Acima de tudo, Repórter do Século desmistifica a máxima de que o jornalista deve se distanciar do acontecimento e ficar o mais próximo possível da imparcialidade. Para expor uma história em demasiados detalhes e ocupar, inclusive, as entrelinhas do papel, José Hamilton Ribeiro, antes, viveu todas as palavras que escreveu. A coletânea conta com sete reportagens que receberam o prêmio Esso de jornalismo e mais a reportagem sobre o Vietnã.
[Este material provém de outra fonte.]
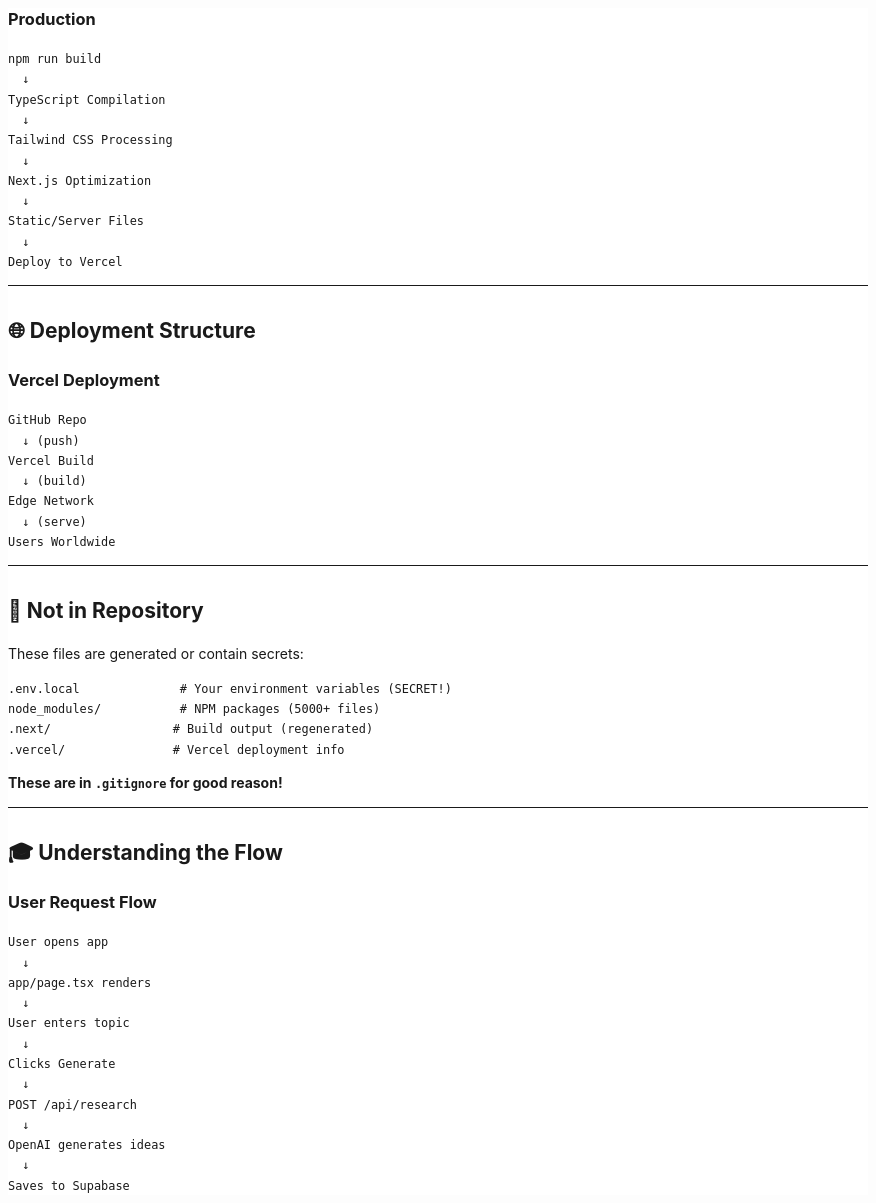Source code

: ### Production
```
npm run build
  ↓
TypeScript Compilation
  ↓
Tailwind CSS Processing
  ↓
Next.js Optimization
  ↓
Static/Server Files
  ↓
Deploy to Vercel
```

---

## 🌐 Deployment Structure

### Vercel Deployment
```
GitHub Repo
  ↓ (push)
Vercel Build
  ↓ (build)
Edge Network
  ↓ (serve)
Users Worldwide
```

---

## 📁 Not in Repository

These files are generated or contain secrets:

```
.env.local              # Your environment variables (SECRET!)
node_modules/           # NPM packages (5000+ files)
.next/                 # Build output (regenerated)
.vercel/               # Vercel deployment info
```

**These are in `.gitignore` for good reason!**

---

## 🎓 Understanding the Flow

### User Request Flow
```
User opens app
  ↓
app/page.tsx renders
  ↓
User enters topic
  ↓
Clicks Generate
  ↓
POST /api/research
  ↓
OpenAI generates ideas
  ↓
Saves to Supabase
```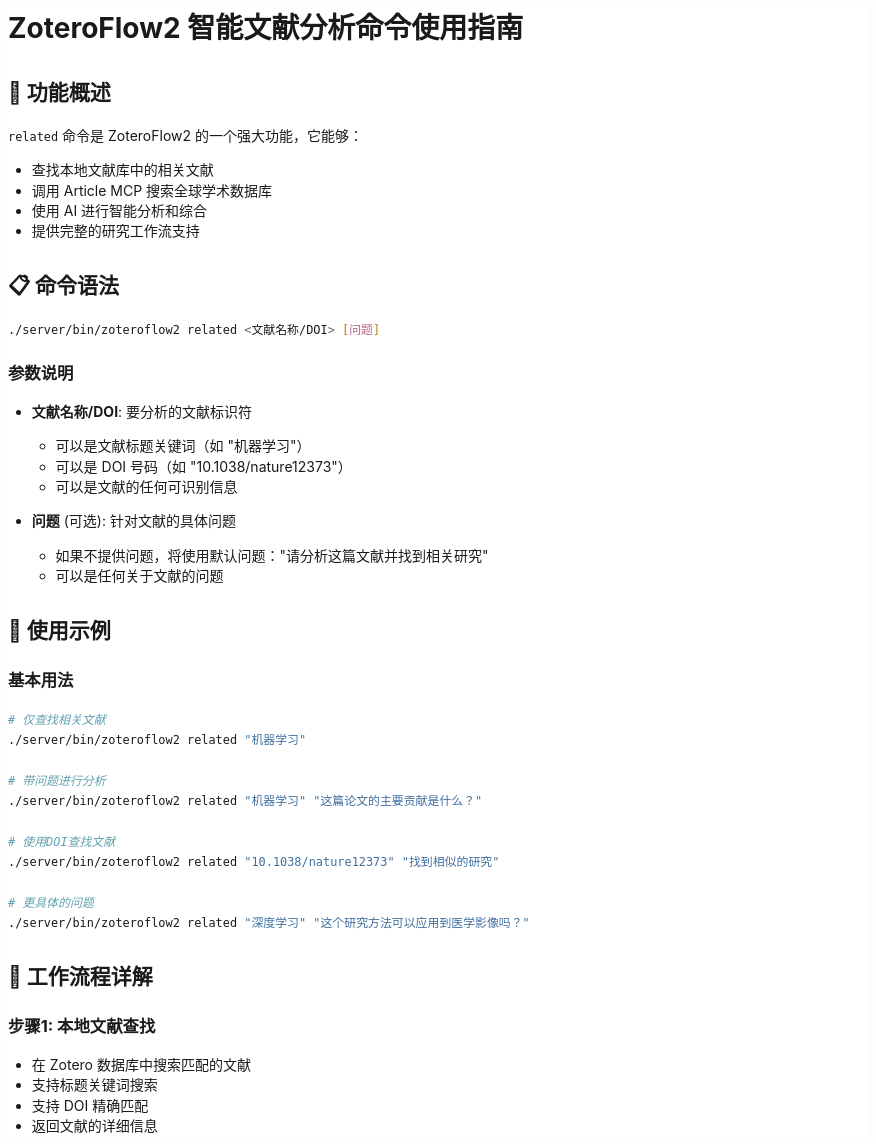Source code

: # ZoteroFlow2 智能文献分析命令使用指南

## 🎯 功能概述

`related` 命令是 ZoteroFlow2 的一个强大功能，它能够：
- 查找本地文献库中的相关文献
- 调用 Article MCP 搜索全球学术数据库
- 使用 AI 进行智能分析和综合
- 提供完整的研究工作流支持

## 📋 命令语法

```bash
./server/bin/zoteroflow2 related <文献名称/DOI> [问题]
```

### 参数说明

- **文献名称/DOI**: 要分析的文献标识符
  - 可以是文献标题关键词（如 "机器学习"）
  - 可以是 DOI 号码（如 "10.1038/nature12373"）
  - 可以是文献的任何可识别信息

- **问题** (可选): 针对文献的具体问题
  - 如果不提供问题，将使用默认问题："请分析这篇文献并找到相关研究"
  - 可以是任何关于文献的问题

## 🚀 使用示例

### 基本用法

```bash
# 仅查找相关文献
./server/bin/zoteroflow2 related "机器学习"

# 带问题进行分析
./server/bin/zoteroflow2 related "机器学习" "这篇论文的主要贡献是什么？"

# 使用DOI查找文献
./server/bin/zoteroflow2 related "10.1038/nature12373" "找到相似的研究"

# 更具体的问题
./server/bin/zoteroflow2 related "深度学习" "这个研究方法可以应用到医学影像吗？"
```

## 🔧 工作流程详解

### 步骤1: 本地文献查找
- 在 Zotero 数据库中搜索匹配的文献
- 支持标题关键词搜索
- 支持 DOI 精确匹配
- 返回文献的详细信息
A grande maioria delas foi publicada na revista Realidade, que na década de 60 foi a contribuição brasileira para o Novo Jornalismo (reformulação na prática jornalística iniciada nos Estados Unidos por nomes como Truman Capote, Gay Talese, Norman Mailer, etc. e vigorada nas décadas de 60 e 70).
A produção jornalística de José Hamilton Ribeiro possui ritmo e elementos que envolvem o leitor. Ele opta pela elaboração de perfis de personagens como pano de fundo para as histórias. O repórter do século trata de assuntos relacionados à medicina e à ciência com naturalidade, familiarizando o leitor. As informações trazidas nas reportagens podem ser levadas a essa perspectiva, visto que são assuntos já desatualizados e que ocasionalmente não interessam a um leitor comum que esteja a procura de entretenimento com a leitura.
O livro termina com as perguntas mais freqüentes a que José Hamilton Ribeiro responde. A mais curiosa tem uma resposta original e ágil. Ele diz: “Num programa de auditório no Rio, de tevê, me perguntaram, visto que continuei minha carreira no jornalismo, se era difícil ser repórter com uma perna só. Respondi: ‘É mais difícil do que com duas, mas é mais fácil do que com quatro’”.